A declaration on the peace process in Colombia; that issue is a major source of concern and its solution will have far-reaching implications for the realization of our dreams of unity and integration as soon as we need them.
A declaration on the peace accords between Ecuador and Peru. That is an extraordinary and historic event associated to a feud that dates back centuries. It was signed this year following the initiative of leaders from Latin America and from both countries that courageously defied the obstacles poised in the way to the solution of such a longstanding and contentious subject.
A declaration was also adopted on the follow-up of the European Union-Latin America-Caribbean Summit, an issue of major strategic significance.
Finally, a declaration on the consolidation of friendship and integration between Chile and Peru, something absolutely new and so recent that we learned of it just a few days ago.
Eight major issues have been successfully settled and it can be said that we were all supportive. Would it not be fair to say that this has been a fruitful year?
Obviously, everyone could express his viewpoints in absolute freedom during the debates. Everyone presented his own particular experiences since there are many differences in the situation of each country, their main production items, their possibilities. However, they all move in the same direction in search for solutions to the crucial problems affecting the countries in our Ibero-American world and to crucial world problems waiting to be solved.

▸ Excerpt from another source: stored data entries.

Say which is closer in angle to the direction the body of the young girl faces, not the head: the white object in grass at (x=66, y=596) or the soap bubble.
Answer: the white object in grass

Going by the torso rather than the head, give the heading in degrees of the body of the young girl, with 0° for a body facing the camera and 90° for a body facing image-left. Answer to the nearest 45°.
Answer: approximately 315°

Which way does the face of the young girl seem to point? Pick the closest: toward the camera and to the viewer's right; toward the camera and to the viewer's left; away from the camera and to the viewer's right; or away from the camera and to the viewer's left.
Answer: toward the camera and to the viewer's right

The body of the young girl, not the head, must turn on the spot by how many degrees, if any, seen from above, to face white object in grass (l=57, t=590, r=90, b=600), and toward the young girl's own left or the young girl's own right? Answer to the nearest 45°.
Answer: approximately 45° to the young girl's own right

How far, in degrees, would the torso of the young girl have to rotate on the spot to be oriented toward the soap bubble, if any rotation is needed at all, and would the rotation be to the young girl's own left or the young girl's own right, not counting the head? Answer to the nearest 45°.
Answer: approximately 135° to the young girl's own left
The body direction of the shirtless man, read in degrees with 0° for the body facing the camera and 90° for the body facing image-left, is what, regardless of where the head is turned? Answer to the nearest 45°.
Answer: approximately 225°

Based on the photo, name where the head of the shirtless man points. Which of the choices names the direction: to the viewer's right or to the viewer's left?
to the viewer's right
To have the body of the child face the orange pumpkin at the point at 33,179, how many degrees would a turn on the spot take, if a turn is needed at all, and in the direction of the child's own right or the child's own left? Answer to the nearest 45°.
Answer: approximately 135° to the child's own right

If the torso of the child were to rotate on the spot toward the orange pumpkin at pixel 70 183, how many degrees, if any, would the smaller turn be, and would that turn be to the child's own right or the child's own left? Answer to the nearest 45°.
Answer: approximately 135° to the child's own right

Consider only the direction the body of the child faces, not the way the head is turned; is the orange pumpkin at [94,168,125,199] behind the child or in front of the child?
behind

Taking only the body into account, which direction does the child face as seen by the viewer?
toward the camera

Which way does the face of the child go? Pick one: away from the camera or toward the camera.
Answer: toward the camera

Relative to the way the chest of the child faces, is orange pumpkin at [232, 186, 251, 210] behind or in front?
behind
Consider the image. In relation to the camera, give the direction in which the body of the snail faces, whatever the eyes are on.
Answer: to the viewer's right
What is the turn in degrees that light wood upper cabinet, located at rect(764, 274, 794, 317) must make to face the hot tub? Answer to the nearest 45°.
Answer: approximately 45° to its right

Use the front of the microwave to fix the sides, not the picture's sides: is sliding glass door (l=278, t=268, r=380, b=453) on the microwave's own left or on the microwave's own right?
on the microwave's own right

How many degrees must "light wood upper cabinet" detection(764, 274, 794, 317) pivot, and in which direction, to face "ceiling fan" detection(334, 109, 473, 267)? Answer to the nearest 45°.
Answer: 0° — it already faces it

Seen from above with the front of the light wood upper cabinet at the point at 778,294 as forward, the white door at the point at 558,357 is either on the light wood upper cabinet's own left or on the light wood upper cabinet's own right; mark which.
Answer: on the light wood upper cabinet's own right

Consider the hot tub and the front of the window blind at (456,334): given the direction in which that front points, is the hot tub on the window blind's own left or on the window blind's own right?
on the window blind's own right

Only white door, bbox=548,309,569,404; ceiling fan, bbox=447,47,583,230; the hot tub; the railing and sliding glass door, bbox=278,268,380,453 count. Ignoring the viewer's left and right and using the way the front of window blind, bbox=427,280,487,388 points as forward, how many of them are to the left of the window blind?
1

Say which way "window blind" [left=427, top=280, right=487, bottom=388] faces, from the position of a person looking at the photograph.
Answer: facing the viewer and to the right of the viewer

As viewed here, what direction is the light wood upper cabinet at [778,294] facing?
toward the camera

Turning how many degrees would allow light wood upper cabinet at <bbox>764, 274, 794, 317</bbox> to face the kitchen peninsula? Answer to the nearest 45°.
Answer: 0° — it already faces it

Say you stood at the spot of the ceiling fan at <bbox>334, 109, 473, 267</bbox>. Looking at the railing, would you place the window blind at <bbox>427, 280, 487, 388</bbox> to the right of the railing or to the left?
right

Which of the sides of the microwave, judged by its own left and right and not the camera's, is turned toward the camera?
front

A spirit of unity and great awareness prevailed. Later, in the afternoon, when we should have discussed the most complicated issues, we found that we had no complex problem to discuss. Then, we used our time to approach in friendly and fraternal terms, like a family, all kinds of questions both philosophic and historic and we lamented not to have more time to continue our discussions. There, the importance of an open, friendly dialogue was proved when we could listen to each other and get to know each other better.

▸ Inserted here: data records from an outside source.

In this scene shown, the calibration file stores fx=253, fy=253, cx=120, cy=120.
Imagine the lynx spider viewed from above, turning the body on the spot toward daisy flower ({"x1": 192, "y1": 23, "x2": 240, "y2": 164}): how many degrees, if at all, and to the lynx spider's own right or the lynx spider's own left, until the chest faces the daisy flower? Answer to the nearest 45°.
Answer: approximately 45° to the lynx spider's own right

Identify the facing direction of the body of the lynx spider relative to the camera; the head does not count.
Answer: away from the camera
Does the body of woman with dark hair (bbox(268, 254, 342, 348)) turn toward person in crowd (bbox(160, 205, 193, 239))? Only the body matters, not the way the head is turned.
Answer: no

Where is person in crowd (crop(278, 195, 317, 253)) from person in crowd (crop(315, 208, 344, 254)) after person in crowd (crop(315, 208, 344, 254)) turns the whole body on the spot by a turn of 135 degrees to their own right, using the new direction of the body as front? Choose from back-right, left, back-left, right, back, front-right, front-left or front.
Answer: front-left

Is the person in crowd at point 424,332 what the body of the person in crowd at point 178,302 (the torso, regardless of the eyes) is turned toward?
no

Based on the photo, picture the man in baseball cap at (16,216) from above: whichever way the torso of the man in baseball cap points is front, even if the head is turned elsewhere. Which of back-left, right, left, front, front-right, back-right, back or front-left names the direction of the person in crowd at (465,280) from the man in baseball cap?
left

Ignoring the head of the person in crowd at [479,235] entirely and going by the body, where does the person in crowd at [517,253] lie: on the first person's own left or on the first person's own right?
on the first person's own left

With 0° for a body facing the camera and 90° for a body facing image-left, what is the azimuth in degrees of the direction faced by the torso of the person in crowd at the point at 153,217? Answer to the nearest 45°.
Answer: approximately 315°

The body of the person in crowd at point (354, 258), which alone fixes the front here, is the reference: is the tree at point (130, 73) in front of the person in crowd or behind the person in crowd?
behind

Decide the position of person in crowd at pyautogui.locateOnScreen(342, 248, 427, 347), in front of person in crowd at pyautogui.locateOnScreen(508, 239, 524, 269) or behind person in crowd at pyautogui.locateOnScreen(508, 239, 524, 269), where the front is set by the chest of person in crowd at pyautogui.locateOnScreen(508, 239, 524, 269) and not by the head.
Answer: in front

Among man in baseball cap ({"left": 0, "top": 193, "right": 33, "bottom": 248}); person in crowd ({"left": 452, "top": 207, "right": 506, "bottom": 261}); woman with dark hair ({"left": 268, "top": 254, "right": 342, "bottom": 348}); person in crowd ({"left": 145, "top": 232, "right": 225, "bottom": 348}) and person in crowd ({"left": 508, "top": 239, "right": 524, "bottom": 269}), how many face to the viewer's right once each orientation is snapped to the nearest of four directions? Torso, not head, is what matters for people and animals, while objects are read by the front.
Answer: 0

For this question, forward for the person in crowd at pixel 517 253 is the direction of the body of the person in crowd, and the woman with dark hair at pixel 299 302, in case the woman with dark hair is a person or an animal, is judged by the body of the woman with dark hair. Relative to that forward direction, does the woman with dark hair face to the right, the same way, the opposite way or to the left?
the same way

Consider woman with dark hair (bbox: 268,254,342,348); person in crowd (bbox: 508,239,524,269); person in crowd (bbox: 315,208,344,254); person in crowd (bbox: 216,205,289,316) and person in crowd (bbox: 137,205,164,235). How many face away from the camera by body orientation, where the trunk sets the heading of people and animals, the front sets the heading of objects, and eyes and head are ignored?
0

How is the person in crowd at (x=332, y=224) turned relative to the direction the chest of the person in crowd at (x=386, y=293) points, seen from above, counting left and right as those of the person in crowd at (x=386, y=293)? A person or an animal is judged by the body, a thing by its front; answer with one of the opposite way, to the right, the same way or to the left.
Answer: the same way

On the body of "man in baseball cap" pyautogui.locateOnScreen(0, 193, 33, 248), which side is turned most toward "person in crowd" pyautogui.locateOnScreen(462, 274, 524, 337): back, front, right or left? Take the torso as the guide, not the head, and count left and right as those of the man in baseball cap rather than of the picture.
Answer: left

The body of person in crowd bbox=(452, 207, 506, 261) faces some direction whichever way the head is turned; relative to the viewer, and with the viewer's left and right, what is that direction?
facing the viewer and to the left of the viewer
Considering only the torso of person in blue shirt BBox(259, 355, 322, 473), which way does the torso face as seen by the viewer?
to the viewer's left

That would be a fair description of the afternoon session.
It seems to me that we can rightly point out that it has been an excellent Summit. We do not mean it in terms of national pride, that is, because it was held in our country, but rather for the expertise we have come to accumulate and our hopes that every summit in the future will be better.
This is what I had to say to you and as I promised not to take long, I must oblige.
I say good-bye to you all with optimism and confidence in our future although it will be a hazardous road ahead. The future struggles will be harder than the past but I am confident about the future.